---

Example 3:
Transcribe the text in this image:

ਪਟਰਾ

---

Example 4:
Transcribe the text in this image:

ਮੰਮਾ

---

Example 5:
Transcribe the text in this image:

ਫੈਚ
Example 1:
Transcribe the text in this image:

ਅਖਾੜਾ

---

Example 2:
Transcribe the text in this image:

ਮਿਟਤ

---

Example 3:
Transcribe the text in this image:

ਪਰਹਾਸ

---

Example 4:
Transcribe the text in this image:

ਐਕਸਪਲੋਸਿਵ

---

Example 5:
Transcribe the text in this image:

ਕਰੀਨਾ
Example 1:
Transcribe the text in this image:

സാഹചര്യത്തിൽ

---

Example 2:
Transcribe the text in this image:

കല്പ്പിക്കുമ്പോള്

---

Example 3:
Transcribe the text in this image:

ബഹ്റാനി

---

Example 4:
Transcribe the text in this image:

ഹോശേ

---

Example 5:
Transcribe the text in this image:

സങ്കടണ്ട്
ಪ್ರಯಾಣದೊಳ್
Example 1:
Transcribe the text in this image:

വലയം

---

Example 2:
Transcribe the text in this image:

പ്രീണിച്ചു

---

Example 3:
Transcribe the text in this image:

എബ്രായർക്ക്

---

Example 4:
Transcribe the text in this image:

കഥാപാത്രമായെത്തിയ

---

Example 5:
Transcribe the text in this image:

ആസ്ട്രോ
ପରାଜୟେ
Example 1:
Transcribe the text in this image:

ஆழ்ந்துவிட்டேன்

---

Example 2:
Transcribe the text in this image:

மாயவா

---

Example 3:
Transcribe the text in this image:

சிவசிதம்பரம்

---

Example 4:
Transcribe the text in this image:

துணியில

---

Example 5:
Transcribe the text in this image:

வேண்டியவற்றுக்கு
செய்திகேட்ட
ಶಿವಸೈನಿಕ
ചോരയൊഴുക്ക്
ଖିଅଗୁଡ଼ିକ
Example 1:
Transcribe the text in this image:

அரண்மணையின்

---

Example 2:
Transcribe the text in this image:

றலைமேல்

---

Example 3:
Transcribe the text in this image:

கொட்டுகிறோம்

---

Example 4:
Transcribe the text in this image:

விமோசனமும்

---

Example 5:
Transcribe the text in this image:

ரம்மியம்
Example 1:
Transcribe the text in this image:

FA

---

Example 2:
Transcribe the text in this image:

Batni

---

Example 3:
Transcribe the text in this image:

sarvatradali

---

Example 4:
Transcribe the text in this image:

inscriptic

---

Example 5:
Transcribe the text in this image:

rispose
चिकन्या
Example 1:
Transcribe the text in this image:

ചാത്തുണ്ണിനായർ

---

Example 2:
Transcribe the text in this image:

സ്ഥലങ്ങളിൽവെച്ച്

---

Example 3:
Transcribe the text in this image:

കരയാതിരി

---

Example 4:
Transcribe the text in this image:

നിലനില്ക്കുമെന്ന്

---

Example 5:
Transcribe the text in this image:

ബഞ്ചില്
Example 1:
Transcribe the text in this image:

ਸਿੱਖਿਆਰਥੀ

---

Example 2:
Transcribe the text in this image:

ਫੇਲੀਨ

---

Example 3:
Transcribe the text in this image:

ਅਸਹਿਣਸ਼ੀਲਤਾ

(BRIEF): Print every record above exactly as written.

(YOUR RESPONSE):
---

Example 3:
Transcribe the text in this image:

ਪਟਰਾ

---

Example 4:
Transcribe the text in this image:

ਮੰਮਾ

---

Example 5:
Transcribe the text in this image:

ਫੈਚ
Example 1:
Transcribe the text in this image:

ਅਖਾੜਾ

---

Example 2:
Transcribe the text in this image:

ਮਿਟਤ

---

Example 3:
Transcribe the text in this image:

ਪਰਹਾਸ

---

Example 4:
Transcribe the text in this image:

ਐਕਸਪਲੋਸਿਵ

---

Example 5:
Transcribe the text in this image:

ਕਰੀਨਾ
Example 1:
Transcribe the text in this image:

സാഹചര്യത്തിൽ

---

Example 2:
Transcribe the text in this image:

കല്പ്പിക്കുമ്പോള്

---

Example 3:
Transcribe the text in this image:

ബഹ്റാനി

---

Example 4:
Transcribe the text in this image:

ഹോശേ

---

Example 5:
Transcribe the text in this image:

സങ്കടണ്ട്
ಪ್ರಯಾಣದೊಳ್
Example 1:
Transcribe the text in this image:

വലയം

---

Example 2:
Transcribe the text in this image:

പ്രീണിച്ചു

---

Example 3:
Transcribe the text in this image:

എബ്രായർക്ക്

---

Example 4:
Transcribe the text in this image:

കഥാപാത്രമായെത്തിയ

---

Example 5:
Transcribe the text in this image:

ആസ്ട്രോ
ପରାଜୟେ
Example 1:
Transcribe the text in this image:

ஆழ்ந்துவிட்டேன்

---

Example 2:
Transcribe the text in this image:

மாயவா

---

Example 3:
Transcribe the text in this image:

சிவசிதம்பரம்

---

Example 4:
Transcribe the text in this image:

துணியில

---

Example 5:
Transcribe the text in this image:

வேண்டியவற்றுக்கு
செய்திகேட்ட
ಶಿವಸೈನಿಕ
ചോരയൊഴുക്ക്
ଖିଅଗୁଡ଼ିକ
Example 1:
Transcribe the text in this image:

அரண்மணையின்

---

Example 2:
Transcribe the text in this image:

றலைமேல்

---

Example 3:
Transcribe the text in this image:

கொட்டுகிறோம்

---

Example 4:
Transcribe the text in this image:

விமோசனமும்

---

Example 5:
Transcribe the text in this image:

ரம்மியம்
Example 1:
Transcribe the text in this image:

FA

---

Example 2:
Transcribe the text in this image:

Batni

---

Example 3:
Transcribe the text in this image:

sarvatradali

---

Example 4:
Transcribe the text in this image:

inscriptic

---

Example 5:
Transcribe the text in this image:

rispose
चिकन्या
Example 1:
Transcribe the text in this image:

ചാത്തുണ്ണിനായർ

---

Example 2:
Transcribe the text in this image:

സ്ഥലങ്ങളിൽവെച്ച്

---

Example 3:
Transcribe the text in this image:

കരയാതിരി

---

Example 4:
Transcribe the text in this image:

നിലനില്ക്കുമെന്ന്

---

Example 5:
Transcribe the text in this image:

ബഞ്ചില്
Example 1:
Transcribe the text in this image:

ਸਿੱਖਿਆਰਥੀ

---

Example 2:
Transcribe the text in this image:

ਫੇਲੀਨ

---

Example 3:
Transcribe the text in this image:

ਅਸਹਿਣਸ਼ੀਲਤਾ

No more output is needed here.